If plants are too cold they are unlikely to germinate, or can die off. If they are too warm they can ‘cook’ – the leaves will get frazzled and die – or the soil or compost can dry out too quickly. Most easier seeds tend to do well on a warm windowsill in a house that is a comfortable temperature for humans.
Plants use light to make their food so they need it if they are going to thrive. They also need periods of darkness because of the way they ‘breathe’, so although it may seem like a good idea, your plants won’t grow better if you leave them under lights at night.
The strength of the light will determine how they grow. Plants that are growing in very little light produce very soft stems and leaves because they are trying to grow as quickly as they can towards a light source for food. Soft growth isn’t very hardy though, and for most (not all) seedlings of plants that will live outdoors direct sunlight is best as it will help the plant produce more sturdy stems. Otherwise you can end up with floppy seedlings that can’t support their own weight and bend or fall over.
Greenhouses, conservatories, south facing windowsills and under specialist plant growing or daylight lamps are all good places to germinate seeds and grow seedlings so that you get good, strong plants.
When to re-pot
When your plants are big enough they will most likely need to be planted in the soil outside or into a bigger pot. If you see a mat of roots poking out of the bottom of the pot, your plant is giving you a hint!

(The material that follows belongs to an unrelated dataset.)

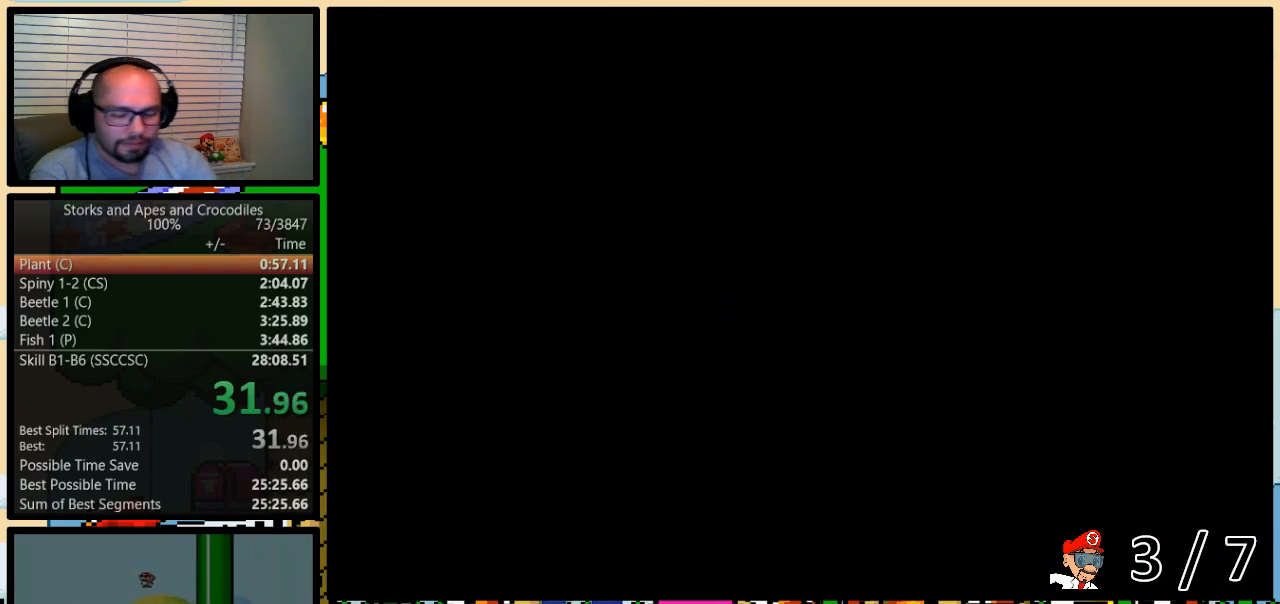
{"buttons": [], "events": []}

If you are uncertain if repotting is required, turn the plant upside down, while supporting both it and the soil, then tap on the bottom of the pot to loosen it and ease it off to look at the root ball. If you can’t see many roots, leave it in the pot it is in, but if the roots look congested, it’s ready for a new home.
I could carry on writing more about how to germinate seeds and look after young plants, but the best way to learn is by simply giving it a go. So if you’ve not tried much in your garden, other than mowing your lawn, give growing some flowers a go. The bees will love you for it!